その日一日だけはアイリスさんも遠避ける。

「まだ、結婚されず姫様を待たれていると
聞きましたが、国王が三十路を過ぎて独身
というのは、隣国では問題になっていない
のでしょうか?」

姫様が『私を待たないで結婚して』と
手紙に書いているのを私達は知っている。
いつかロイ様が姫様以外の人と結婚する日
が来るかも知れない。

姫様がいつもロイ様からの手紙を受け取る
時、緊張するのは、手紙に結婚すると書いて
いないか心配しているからだ。
読み進めるうちにホッとしたような顔を
しているのも私達は知っている。

「問題にならない訳がない。臣下から
嫁を貰えと大変な事になっているさ。
ただあの人はなぁ。物腰が柔らかいから
皆、騙されるが強かで必要ならどんな残忍
な事も出来るから。色々手を尽くして
見事に押さえ込んでいるな」

「意外ですね。姫様からは私の優しい
『ロイ兄様』としか聞いていないですけど」

「アルトリアには人質として成人するまで
囚われていた第二王子。兄である王太子が
亡くなり、王太子へ、その後あの人が国王
になった途端、国力がすぐに逆転した。
今では、キルバンの方が国力がある。
こちらが人質を出さねばならない立場だ。
そんな国王がただの優しい人の訳がない。
ただ、あの人はエリザベートを溺愛して
いるからな。
彼女にとっては優しい恋人なんだろうよ」

グレン様はため息をつく。
何とかならないのかな王女宮の結界。

「ところで、オーウェン地獄のキャンプと
いうのは何なのでしょう?」

ずっと気になっていたんだよね。
何?グレン様が地獄と評するキャンプ
というのは一体……。

「ああ、王家の影や暗殺者を育てるための
養成課程だな。

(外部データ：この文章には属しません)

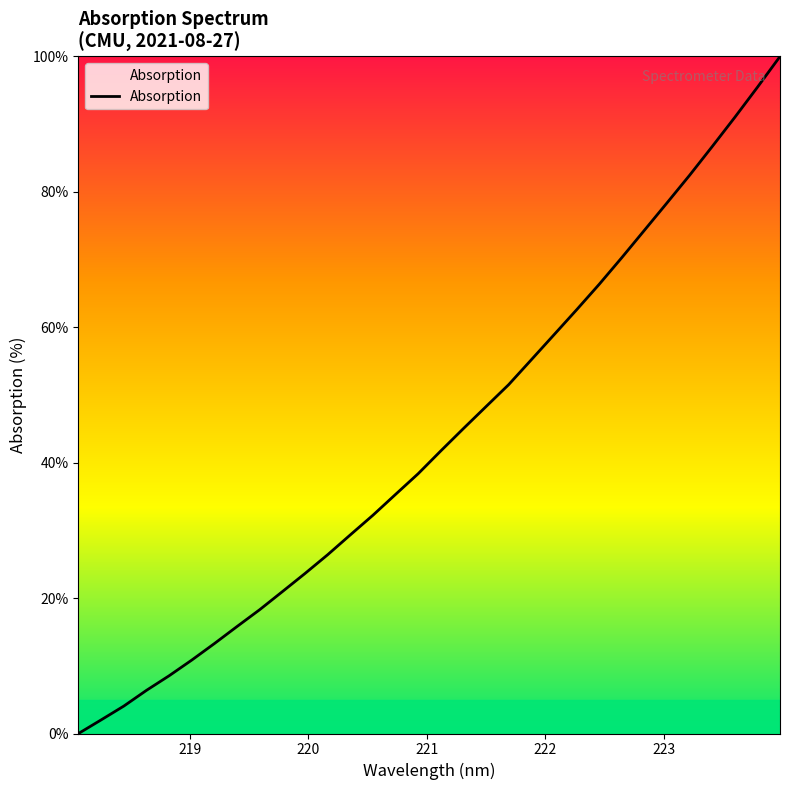

What is the difference between the second highest and minimum values?

95.5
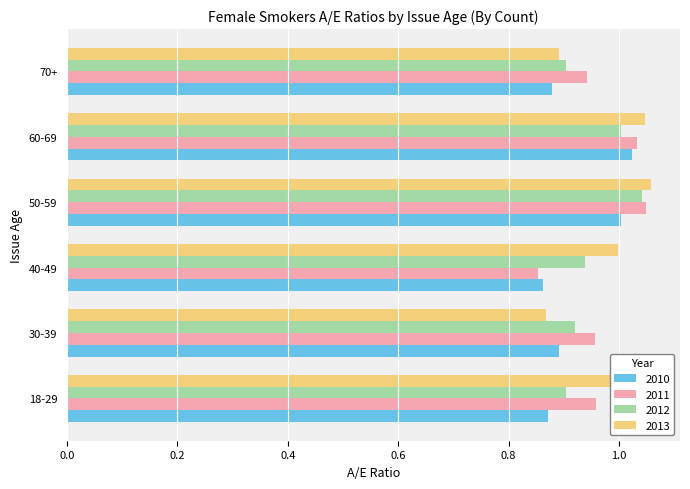

At which label does 2011 reach its minimum?

40-49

どういうつもりか、それに
王族の子供やオーウェンが連れてくる子供
……人材候補が強制参加させられた。
子供だけで北や南の辺境の森に放置された
り、魔物の群れと戦わされたし、冗談の
ようなきつい武術訓練を課されたな。
お陰で卒業メンバーの結束が強い。

俺達のグループはオーウェンの子供達、
ロイシュタール、アルバート、俺、
アイリス、マクドネル、カーマイン。
後にアイリスが怪我が元で抜けて、代わり
にアルフォンスとアルマが加入した」

「マクドネル卿にカーマイン卿もですか」

「そうカーマインのあの女嫌いはアイリス
の負傷に関係があるんだ。あの時、
アイリスとペアを組んでいたのがカーマイン
でな。アイリスを見失って負傷させたと
責任を感じていたところに、何も知らない
カルヴァンと、全てを知っている
オーウェンに締め上げられて……
拗れたんだ。
女は弱くて面倒臭い。
寄るな、触るな、近寄るなと暴言を吐く
ようになった。ジジイども、一体どんな
締め上げをしたらああなるんだ……。
すまない。そういう事情だからあいつの事
は大目に見てくれないか?」

なんと、ムフフオレンジにはそんな過去が。
いや、私は何とも思っていませんとも。

「因みにオーウェン様は……」

「王家の影を支配する悪魔だな」

魔王に悪魔呼ばわりされるお義父様。
しかし、これ?私が聞いてもいい内容?

王家の秘密を、アッサリばらすグレン様に
びっくり。


──後で口を塞がれたりしないよね?
ちょっとびくびくする私でした。